Я подошла и высунулась наружу. Горячий от солнца воздух обволок лицо. Я отмечала, господский дом высился на вершине холма, и с его верхнего этажа открывались обширные просторы. Я видела, как пологие склоны моей родины нисходили вдаль, расстилались до самой кромки тонущего в туманной дымке горизонта. Покрытые полями, рассечённые на ровные жёлтые, зелёные, коричневые, бурые и белые квадраты, эти склоны баюкали у своего основания нашу реку Глашатку. В её извилистое русло, как ветви к стволу, стекались серебрящиеся ниточки всех мелких речек и ручейков. Я видела сеть грунтовых годами наезженных дорог, вспоротых глубокими колеями от тележьих колёс, что вели от мелких сгрудившихся на окраинах полей крестьянских домишек к постоялым дворам, рыночным площадям, мельницам и зернохранилищам. На случай часто вспыхивающих пожаров, чтобы сдержать огонь, строения возводили далеко друг от друга. Вдалеке, почти на самой линии горизонта, просматривались смутные, погрязшие в вечернем расплавленном мареве очертания низеньких рощиц. К своему удивлению, отсюда я даже различала округлое белёсое песчаное пятно нашей арены для тавромахии. Её окаймляли длинные ряды простых деревянных скамей. Дважды в месяц во время представлений, что проводились на воскресные ярмарочные дни, на этих скамьях яблоку негде было упасть, так много желающих посмотреть собиралось. Нынче большая арена пустовала.
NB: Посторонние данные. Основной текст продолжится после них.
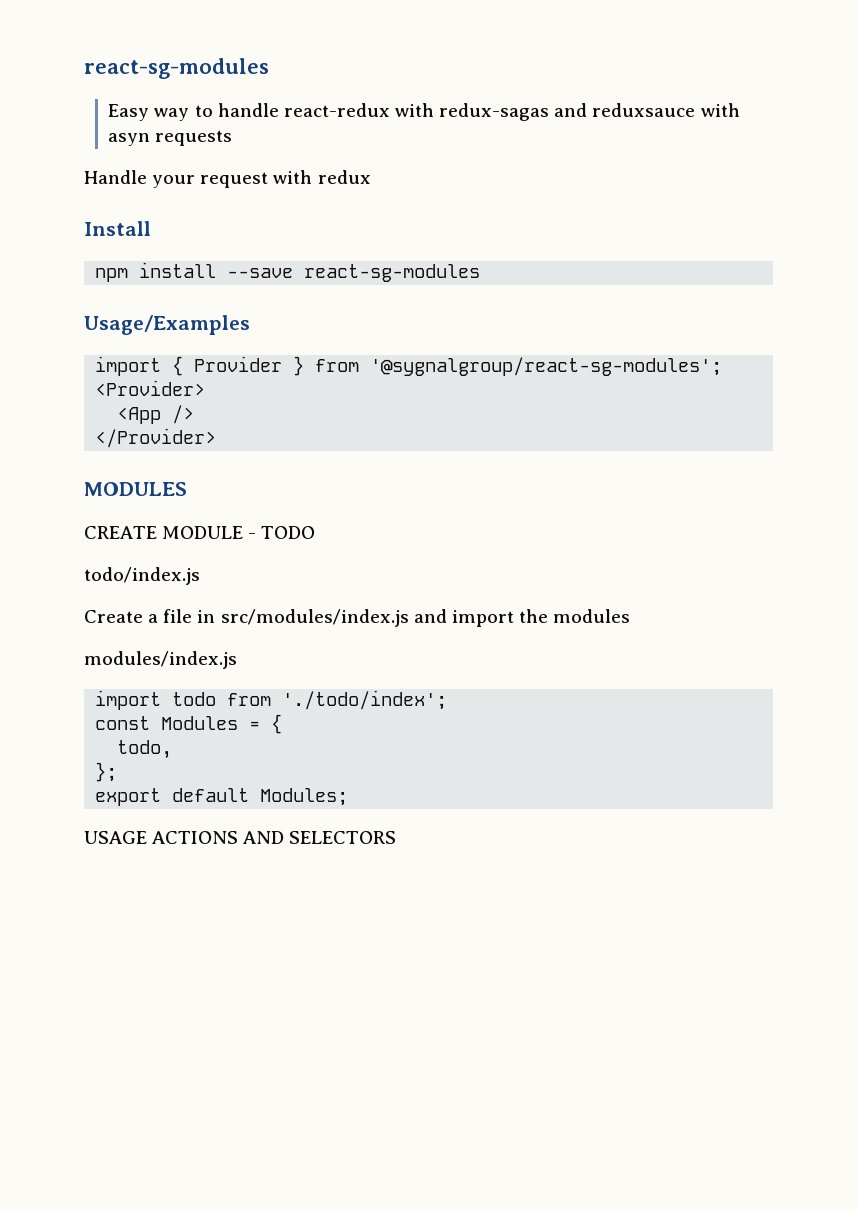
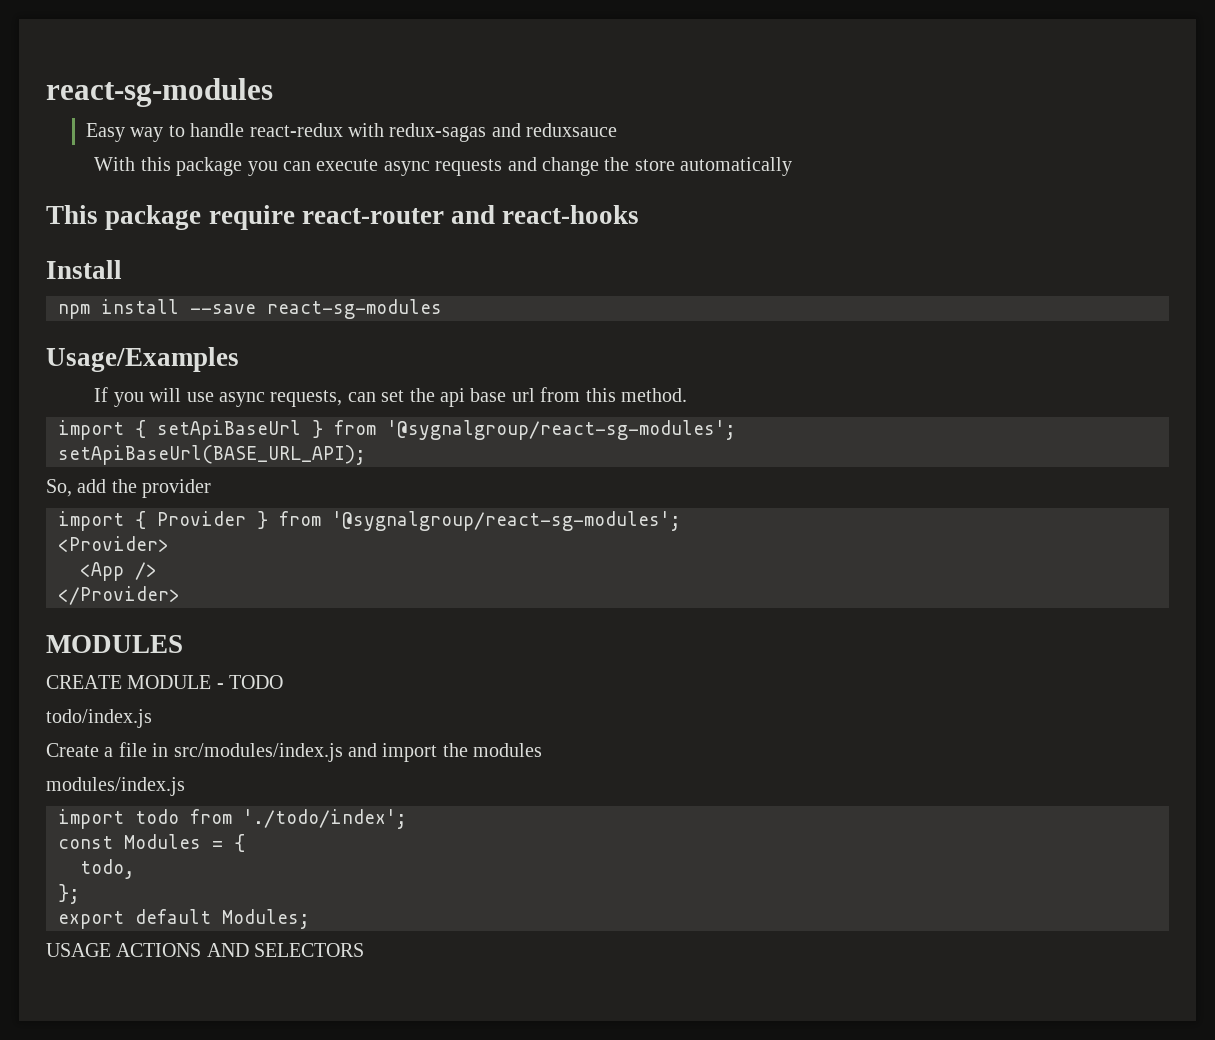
[700,103,740,117] [108,130,233,146] [84,170,371,188] with asyn requests // Handle your request with redux -> [94,157,793,176] [46,205,640,230] // With this package you can execute async requests and change the store automatically // This package require react-router and react-hooks
(250, 325) none -> [94,387,688,407] [58,420,736,440] [58,445,366,465] [46,479,212,498] // If you will use async requests, can set the api base url from this method. // import { setApiBaseUrl } from '@sygnalgroup/react-sg-modules'; // setApiBaseUrl(BASE_URL_API); // So, add the provider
Я с удовольствием и глубоко глотнула горячего воздуха и ответила владыке, что ничего не могу сказать по поводу его земли, но вот моя однозначно прекрасна.  

- Тебе, я вижу, сложно признать вещи, которые не кажутся для этого достаточно достойными, - заметил он. – Ты не считаешь меня законным хозяином Иревеи. Почему? Неужели ты полагаешь, что всё, что сейчас видишь перед собою, может существовать само по себе?

- Мне не по нраву манера, в которой ты напомнил, что это не так, - я говорила, конечно же, о введённых пошлинах.

Светлейший аккуратно взял меня под локоть и мягким, но не допускающим возражений тоном сказал:

- Моя эспада, как можно поднимать столь серьёзные темы на голодный желудок? Ужин уже подан. Сегодня я велел накрыть стол на веранде этажом ниже. Вид с неё открывается почти такой же. Хочешь, и окна в твоих комнатах будут выходить на ту же сторону, если тебе так привычнее и роднее.

- Мне будет привычнее и роднее, оставь ты меня в покое, - проворчала я, спускаясь с ним обратно по лестнице.

- Ты консервативна, как и весь твой народ. Ты не желаешь принимать новое, оно чуждо тебе. Но скоро ты привыкнешь.

Сиятельный синьор был убеждён, что я привыкну. Хотя лично я, узрев накрытый стол, отнюдь не была в этом так уверена. К пище я привыкла простой, без излишеств. Обычно это были каши, овощи, рыбная похлёбка или бульон, изредка мясо. Что-то одно. Но на господском столе красовалось всё разом. Блюд стояло столько, сколько я за всю свою жизнь не едала. Половина из них была мне знакома, а вот вторая вызывала подозрения: перемолотые в однородную массу ягоды и орехи, маленькие зажаренные тушки птиц, мясные и овощные рулеты, огромные ракушки из реки. Особенно меня впечатлившая гигантская запечённая целиком рыбина, разевавшая зубастый рот на подносе.

- Я не сяду за такой стол, - заявила я, скорее по недоверчивости, чем по отсутствию голода.

Сколько же человек будут это есть? Оказалось, только мы вдвоём. Синьор посмеялся над моей пищевой осторожностью и уверил, что употребляет те же продукты, что и все иревейцы.